How to Handle Guest Complaints in Hotels
Table of Contents
ToggleHotel industries face numerous challenges, one of them being customer complaints. The sector receives all kinds of guests from different backgrounds; hence they perceive things differently. If guests’ complaints are not correctly handled, the guest would likely shift to a competitor along with 250 other customers. Sari (2018) opines that communication skills matter most when handling complaints from customers. A cognitive-emotive-behavioral model containing a series of steps is often used by hotel industries to handle customer complaints to retain their customers and lower the risk of losing them to competitors. The model includes listening, empathizing, apologizing, coming up with a conclusion, and follow-up.
Listen
Loo et al. (2021) state that guests in the hotel industry love their complaints to be listened to without interruptions. The hotel staff needs to be calm while the customer complains about the services, whether poor customer relations or poor quality services. The customer is deemed to be correct at all times, and thus the hotel staff should not interrupt while the guest is making complaints. The industry receives different people from different backgrounds and diversities, and therefore, the team should be encouraged to accommodate every guest, whether they are wrong or right.
Empathize
Sangpikul (2021) posits that empathizing with a customer fosters quicker solutions to the problem when a staff imagines that they could have been in the same shoes as the guest. Making a personal connection to the problem would calm the guest down. While other staff members judge at this point, it is most likely that the customer would never again set foot on the premises. Arguing at this stage is expected to fuel the situation due to rage and dissatisfaction feelings from the guest.
Apologize
If the organization or a segment of the organization is wrong, apologies are necessary after the customer’s complaint has been listened to. Apologizing should go hand with the best offering from the bad experience a guest had to go through. Some of the offerings might include discounts on the bill or other lucrative deals.
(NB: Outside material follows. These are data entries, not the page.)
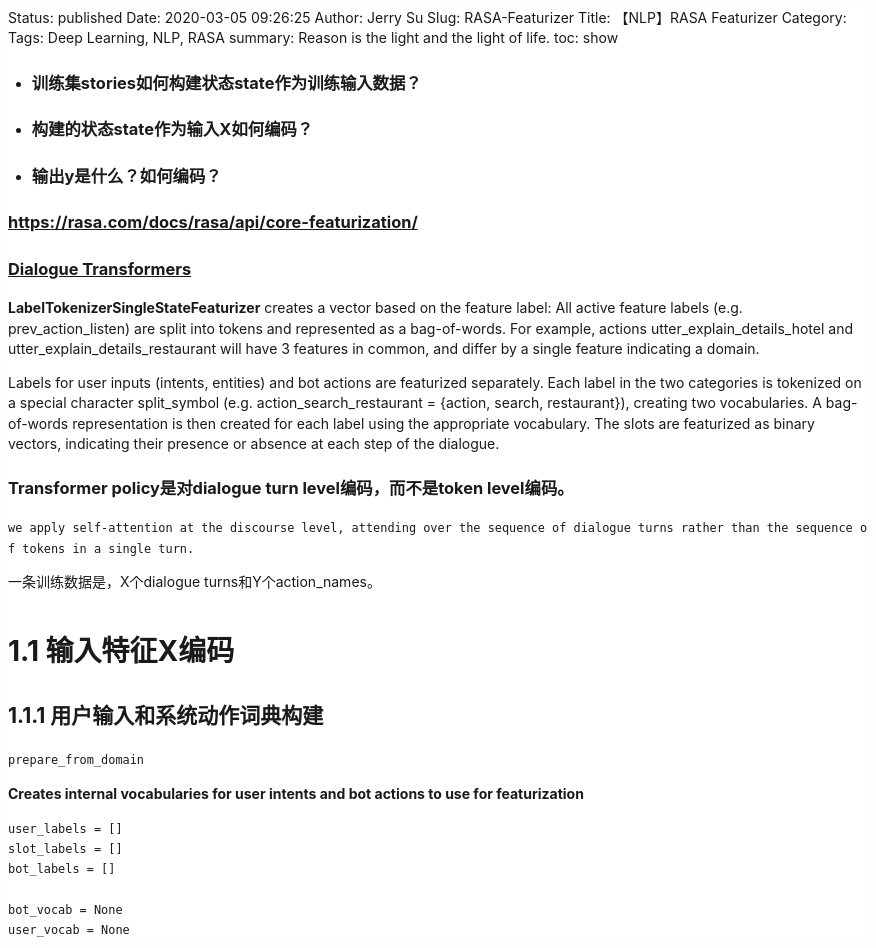 Status: published
Date: 2020-03-05 09:26:25
Author: Jerry Su
Slug: RASA-Featurizer
Title: 【NLP】RASA Featurizer
Category: 
Tags: Deep Learning, NLP, RASA
summary: Reason is the light and the light of life.
toc: show

- ### 训练集stories如何构建状态state作为训练输入数据？

- ### 构建的状态state作为输入X如何编码？

- ### 输出y是什么？如何编码？

### https://rasa.com/docs/rasa/api/core-featurization/

### [Dialogue Transformers](https://arxiv.org/abs/1910.00486)

**LabelTokenizerSingleStateFeaturizer** creates a vector based on the feature label: All active feature labels (e.g. prev_action_listen) are split into tokens and represented as a bag-of-words. For example, actions utter_explain_details_hotel and utter_explain_details_restaurant will have 3 features in common, and differ by a single feature indicating a domain.

Labels for user inputs (intents, entities) and bot actions are featurized separately. Each label in the two categories is tokenized on a special character split_symbol (e.g. action_search_restaurant = {action, search, restaurant}), creating two vocabularies. A bag-of-words representation is then created for each label using the appropriate vocabulary. The slots are featurized as binary vectors, indicating their presence or absence at each step of the dialogue.

### Transformer policy是对dialogue turn level编码，而不是token level编码。

`we apply self-attention at the discourse level, attending over the sequence of dialogue turns rather than the sequence of tokens in a single turn.`

一条训练数据是，X个dialogue turns和Y个action_names。

# 1.1 输入特征X编码

## 1.1.1 用户输入和系统动作词典构建

`prepare_from_domain`

**Creates internal vocabularies for user intents and bot actions to use for featurization**

```
user_labels = []
slot_labels = []
bot_labels = []

bot_vocab = None
user_vocab = None
```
An assurance that the experience will not happen again should be given to the guest.
Solutions
Entails solving the complaint and regularly keeping the customer updated on the events of their complaints. However, the solutions should comply with the hotel policies to avoid collisions with management (Sari, 2018). The guest should feel that they are essential assets to the organisations, and updating them on the events eventually calms them down. The solution focuses on solving the raised complaint and should also seek to address subsequent and similar problems that might arise in the future.
Follow-up
What distinct a good hotel organisation from its competitors is the follow-up activities after a complaint is raised. An unhappy guest poses detrimental risks to the organisation, and hence the protests should be taken seriously lest they cause misfortunes to the organisation. Communicating the follow-up activities to the customers calms them down even more and improves levels of satisfaction. A happy customer is the ultimate goal of the hospitality industry. If the model is used to solve complaints in the industry, the guests will keep coming back to the organisation they most feel valued. Poorly handled complaints give competitors to materialize on the situation.
References
Loo, P. T., Khoo-Lattimore, C., & Boo, H. C. (2021). How should I respond to a complaining customer? A model of Cognitive-Emotive-Behavioral from the perspective of restaurant service employees. International Journal of Hospitality Management, 95, 102882.
Sangpikul, A. (2021). Understanding resort service quality through customer complaints. Anatolia, 1-14.
Sari, A. B. P. (2018). English Communication Strategies in Tourism: Handling Guests’ Complaints in the Written Reviews of Tourist Accommodation.